▼▼▼
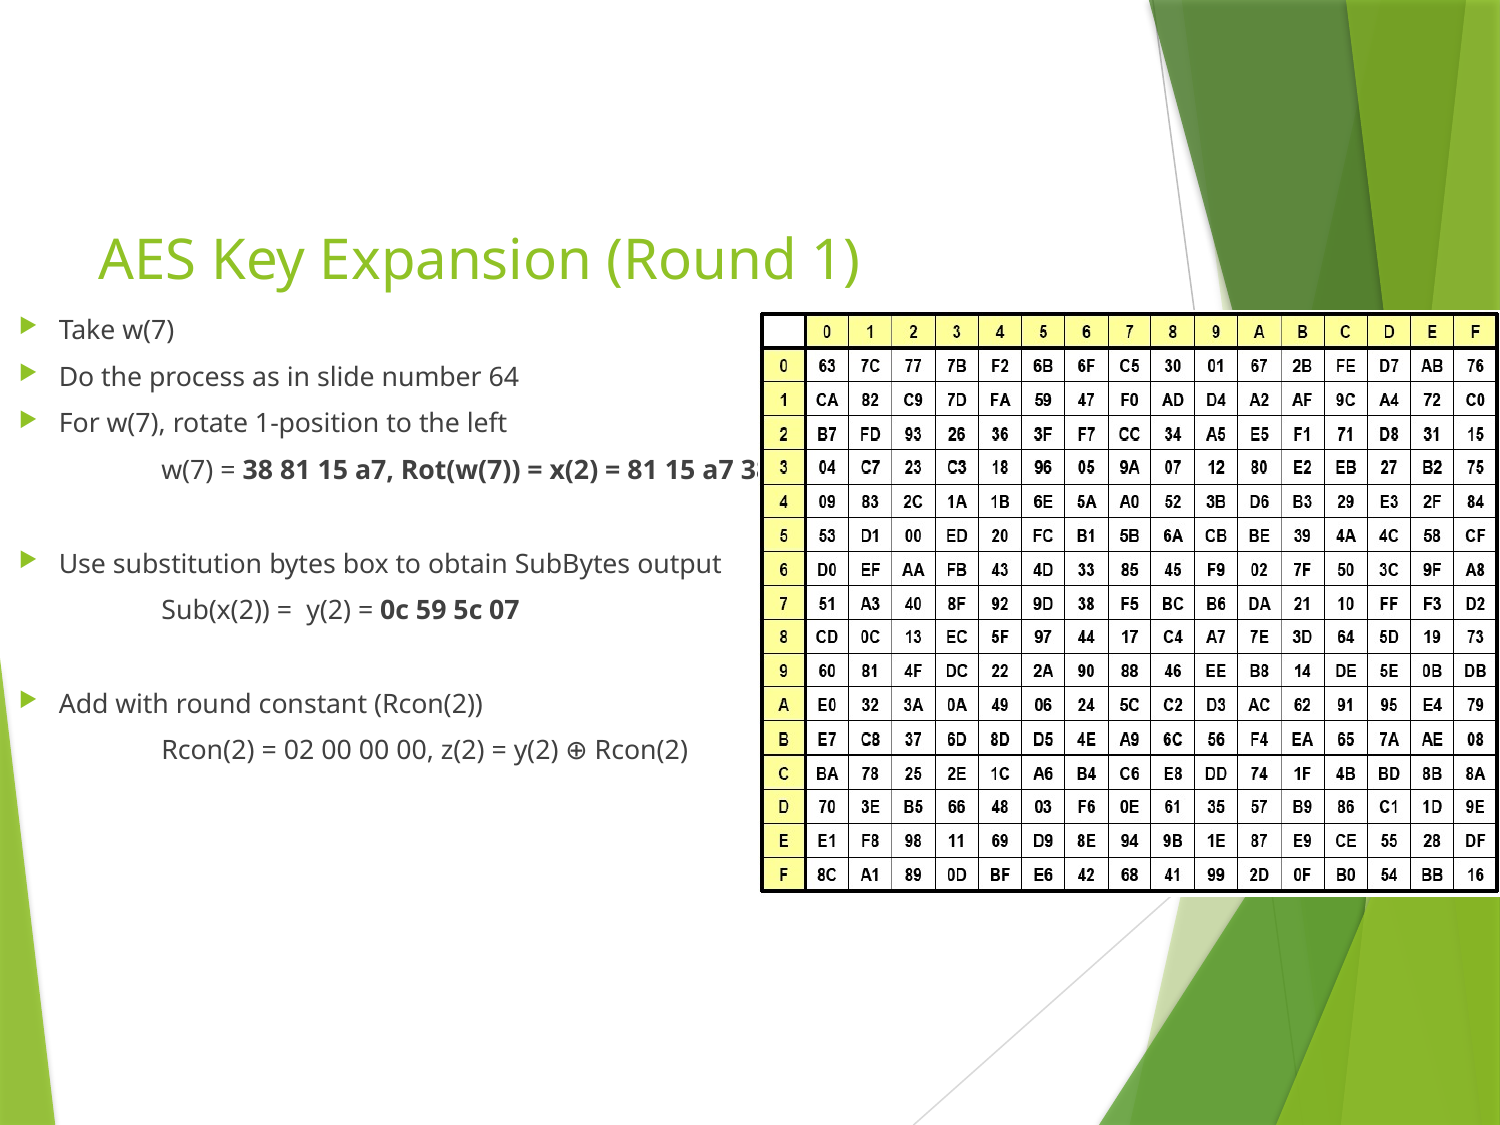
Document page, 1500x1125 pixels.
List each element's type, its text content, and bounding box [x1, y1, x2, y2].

title AES Key Expansion (Round 1) [83, 215, 1141, 306]
list Take w(7) Do the process as in slide number 64 For w(7), rotate 1-position to the left w(7) = 38 81 15 a7, Rot(w(7)) = x(2) = 81 15 a7 38 Use substitution bytes box to obtain SubBytes output Sub(x(2)) = y(2) = 0c 59 5c 07 Add with round constant (Rcon(2)) Rcon(2) = 02 00 00 00, z(2) = y(2) ⊕ Rcon(2) [3, 305, 1062, 872]
picture [758, 310, 1500, 897]
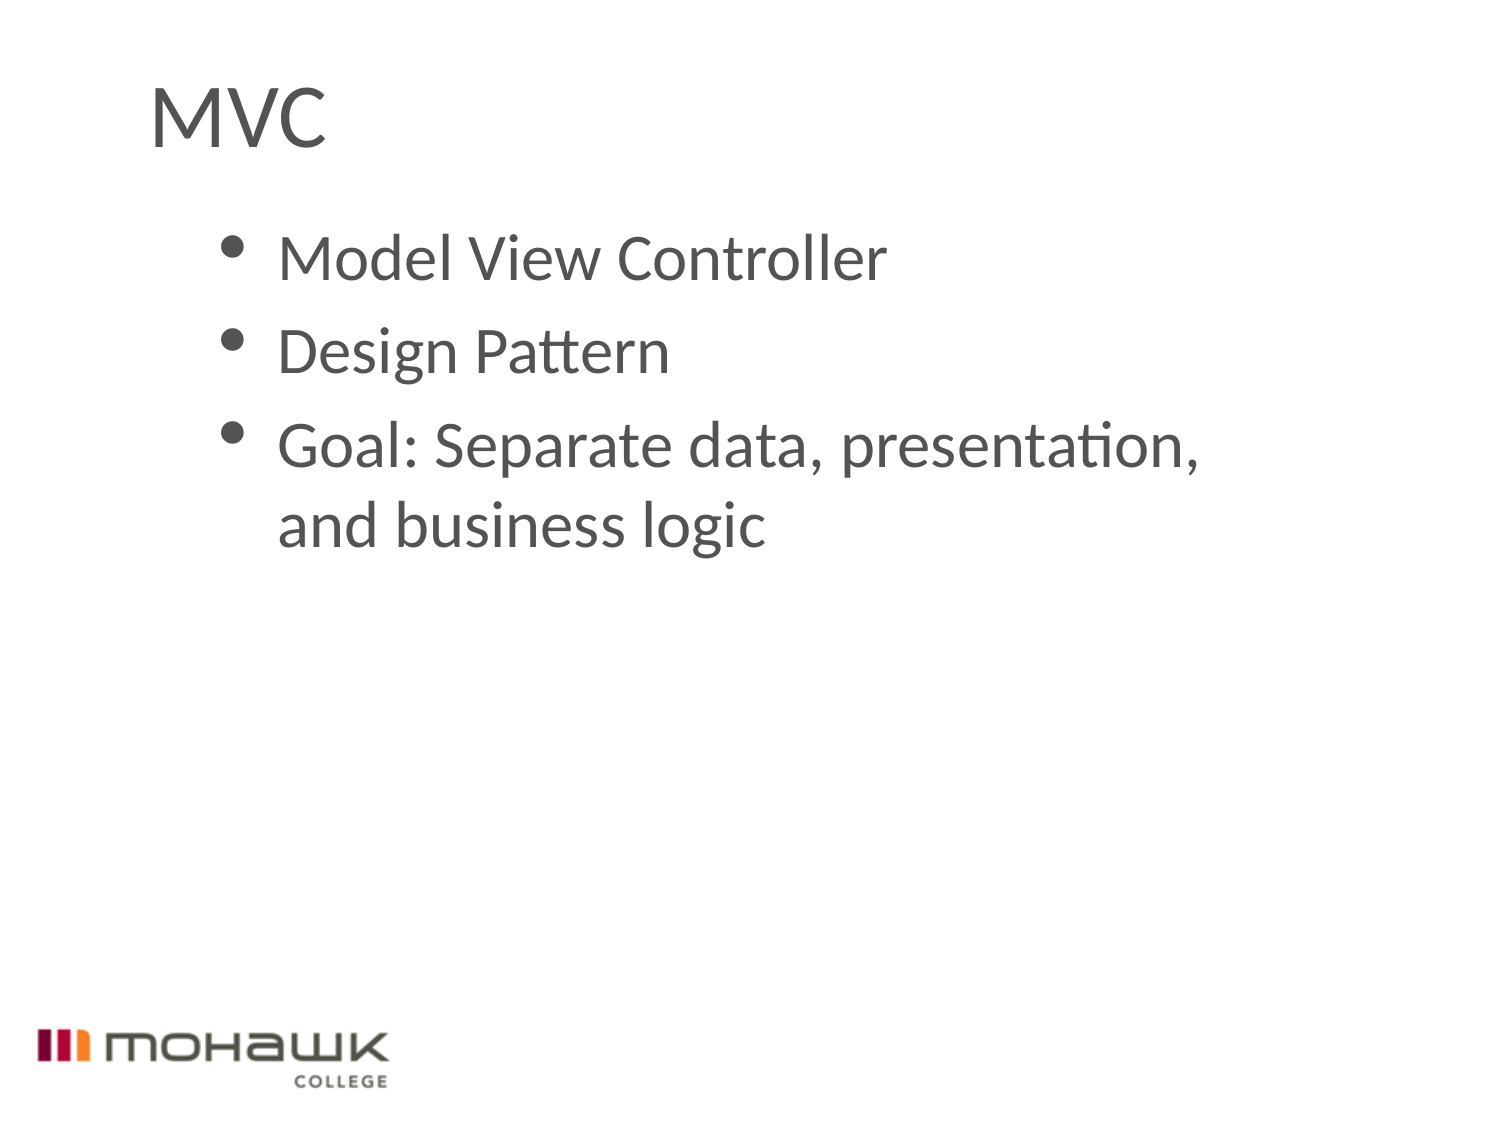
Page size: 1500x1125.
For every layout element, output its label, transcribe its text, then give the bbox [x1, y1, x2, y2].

picture [5, 1000, 422, 1118]
title MVC [134, 48, 1240, 237]
list Model View Controller Design Pattern Goal: Separate data, presentation, and business logic [206, 206, 1254, 679]
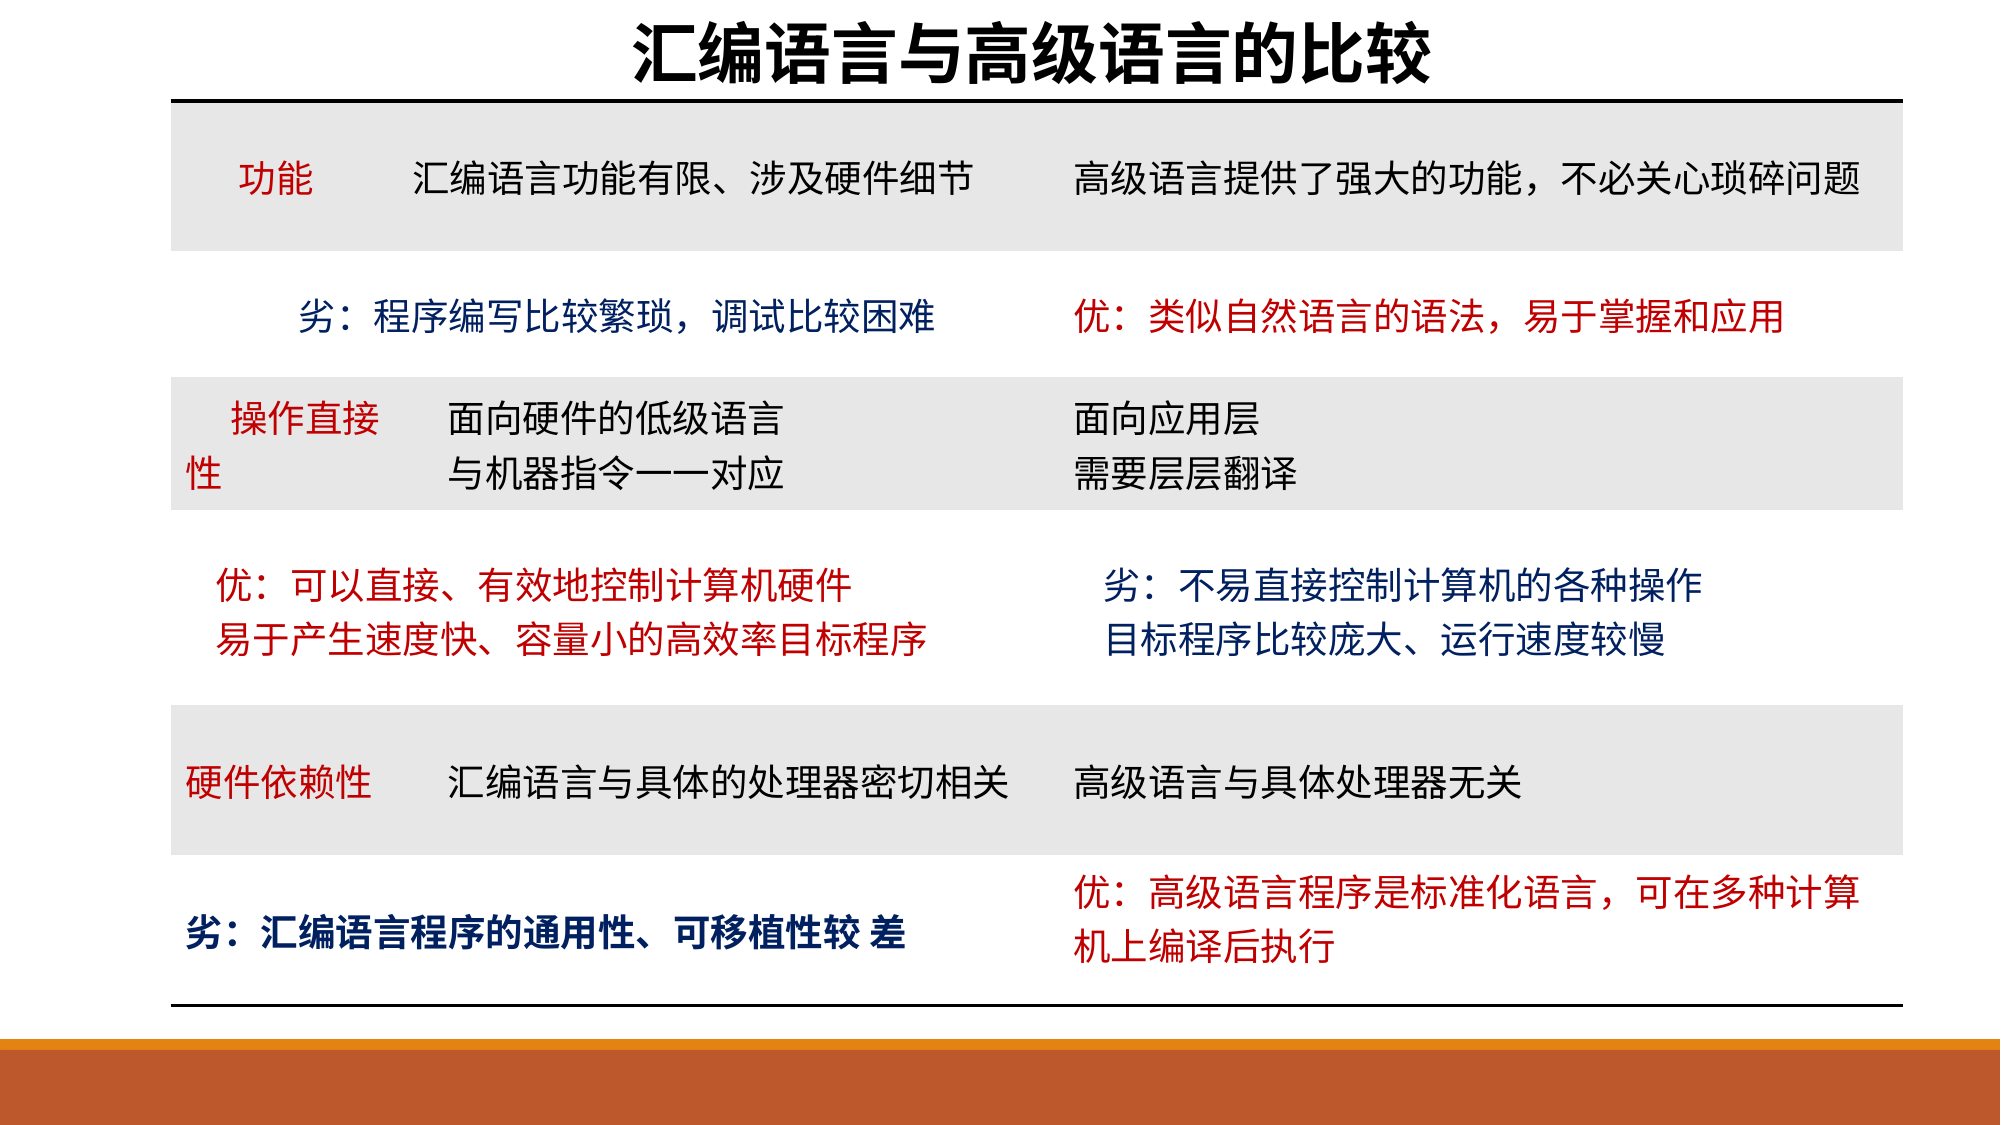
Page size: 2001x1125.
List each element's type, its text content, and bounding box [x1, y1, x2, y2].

table_cell 劣：汇编语言程序的通用性、可移植性较 差 [171, 855, 1058, 1004]
table_cell 高级语言与具体处理器无关 [1058, 705, 1903, 855]
table_cell 操作直接性 [171, 377, 433, 510]
table_cell 优：可以直接、有效地控制计算机硬件 易于产生速度快、容量小的高效率目标程序 [171, 510, 1058, 705]
table_cell 硬件依赖性 [171, 705, 433, 855]
table_cell 劣：不易直接控制计算机的各种操作 目标程序比较庞大、运行速度较慢 [1058, 510, 1903, 705]
table_cell 优：类似自然语言的语法，易于掌握和应用 [1058, 251, 1903, 377]
table_header 高级语言提供了强大的功能，不必关心琐碎问题 [1058, 103, 1903, 251]
table_cell 面向应用层 需要层层翻译 [1058, 377, 1903, 510]
table_cell 优：高级语言程序是标准化语言，可在多种计算机上编译后执行 [1058, 855, 1903, 1004]
table_cell 汇编语言与具体的处理器密切相关 [433, 705, 1058, 855]
table_header 功能 [171, 103, 397, 251]
table_cell 劣：程序编写比较繁琐，调试比较困难 [171, 251, 1058, 377]
table_cell 面向硬件的低级语言 与机器指令一一对应 [433, 377, 1058, 510]
table_header 汇编语言功能有限、涉及硬件细节 [397, 103, 1058, 251]
text_box 汇编语言与高级语言的比较 [580, 4, 1483, 99]
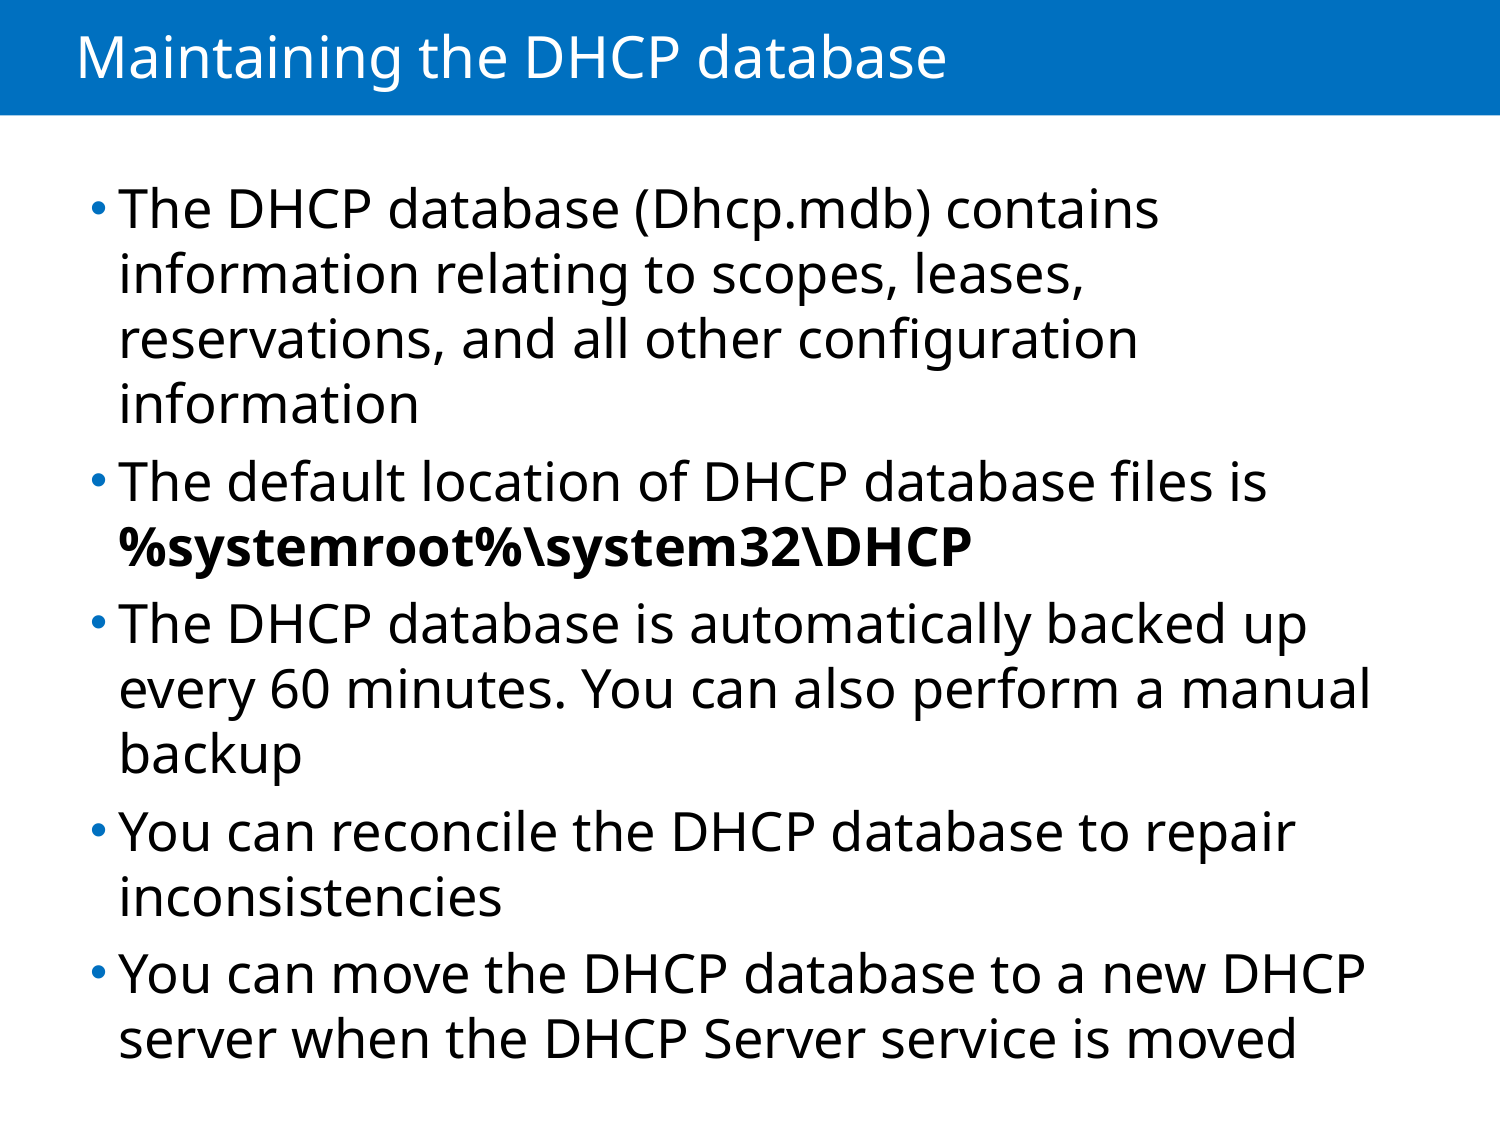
▲▲▲
= Your assignment =
Word for word, copy the lines from the one with "Page size: 2001x1125." through the end of the entries above, and do not include any picture.

= Your response =
Page size: 2001x1125.
List each element's type, its text content, and bounding box [x1, y1, x2, y2].

table_cell 劣：汇编语言程序的通用性、可移植性较 差 [171, 855, 1058, 1004]
table_cell 高级语言与具体处理器无关 [1058, 705, 1903, 855]
table_cell 操作直接性 [171, 377, 433, 510]
table_cell 优：可以直接、有效地控制计算机硬件 易于产生速度快、容量小的高效率目标程序 [171, 510, 1058, 705]
table_cell 硬件依赖性 [171, 705, 433, 855]
table_cell 劣：不易直接控制计算机的各种操作 目标程序比较庞大、运行速度较慢 [1058, 510, 1903, 705]
table_cell 优：类似自然语言的语法，易于掌握和应用 [1058, 251, 1903, 377]
table_header 高级语言提供了强大的功能，不必关心琐碎问题 [1058, 103, 1903, 251]
table_cell 面向应用层 需要层层翻译 [1058, 377, 1903, 510]
table_cell 优：高级语言程序是标准化语言，可在多种计算机上编译后执行 [1058, 855, 1903, 1004]
table_cell 汇编语言与具体的处理器密切相关 [433, 705, 1058, 855]
table_header 功能 [171, 103, 397, 251]
table_cell 劣：程序编写比较繁琐，调试比较困难 [171, 251, 1058, 377]
table_cell 面向硬件的低级语言 与机器指令一一对应 [433, 377, 1058, 510]
table_header 汇编语言功能有限、涉及硬件细节 [397, 103, 1058, 251]
text_box 汇编语言与高级语言的比较 [580, 4, 1483, 99]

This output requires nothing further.